The Curious Incident of the Dog in the Night-time
June 1, 2009
Meet Christopher Boone.
He has autism, likes (and is very good at) mathematics, likes prime numbers only, and thinks that seeing four yellow cars in a row is bad.
This book is written by Mark Haddon, it’s great and I love it.
It is Haddon’s first book, published in 2003, and have won a lot of awards, such as the 2003 Whitbread Book of the Year and the 2004 Commonwealth Writers’ Prize for Best First Book.
The title is actually a quotation of a remark made by the fictional detective Sherlock Holmes in Arthur Conan Doyle’s 1894 short story “Silver Blaze”.
The story is narrated by Christopher John Francis Boone, a 15-year-old boy with autism, living in Swindon, Wiltshire, UK. The book starts with his discovery of the neighbour’s dog killed with a garden-fork. Mrs Shears found Christopher holding her dead poodle, Wellington, and starts screaming, then call the cops.
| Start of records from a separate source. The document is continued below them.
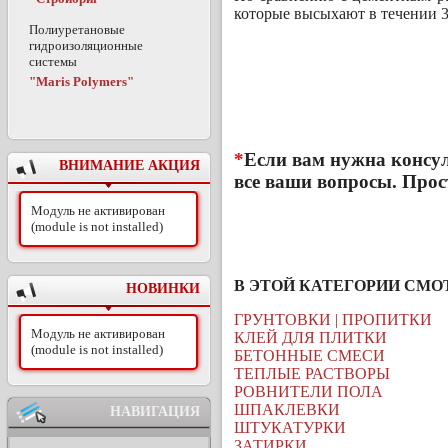
которые высыхают в течении 3
Полиуретановые
гидроизоляционные
системы
"Maris Polymers"
*
Если вам нужна консул
ВНИМАНИЕ АКЦИЯ
все ваши вопросы. Про
Модуль не активирован
(module is not installed)
В ЭТОЙ КАТЕГОРИИ СМО
НОВИНКИ
ГРУНТОВКИ | ПРОПИТКИ
Модуль не активирован
КЛЕЙ ДЛЯ ПЛИТКИ
(module is not installed)
БЕТОННЫЕ СМЕСИ
ТЕПЛЫЕ РАСТВОРЫ
РОВНИТЕЛИ ПОЛА
ШПАКЛЕВКИ
НАВИГАЦИЯ
ШТУКАТУРКИ
ЗАТИРКИ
Christopher is living with his father, Ed, who tells him his mother (Judy) was killed by a heart attack two years earlier. Although his father objects, Christopher sets out to find out who killed Wellington.
During his investigation, Christopher meets people whom he has never before encountered, even though they live on the same street. Eventually, Christopher finds out from Mrs. Alexander that his mother was engaged in an affair with Roger Shears, Mrs. Shears’s former husband. Ed discovers the book and confiscates it from Christopher, after a brief fight between them, though he later apologises. While searching for the confiscated book, Christopher uncovers a trove of letters which his mother wrote to him, dated after her supposed death, which his father has hidden.
Christopher, the book’s narrator, is gifted at and focused on mathematics: this is reflected by his inclusion of several famous puzzles of maths and logic. The book’s appendix is a reproduction of a question from Christopher’s A-level examination, with annotated answers.
Christopher likes only prime numbers, hence the book’s chapters are all numbered in prime numbers, ignoring composite numbers. So the first is Chapter 2, followed by 3, then 5, 7, 11, and so on, up to the last chapter, 233.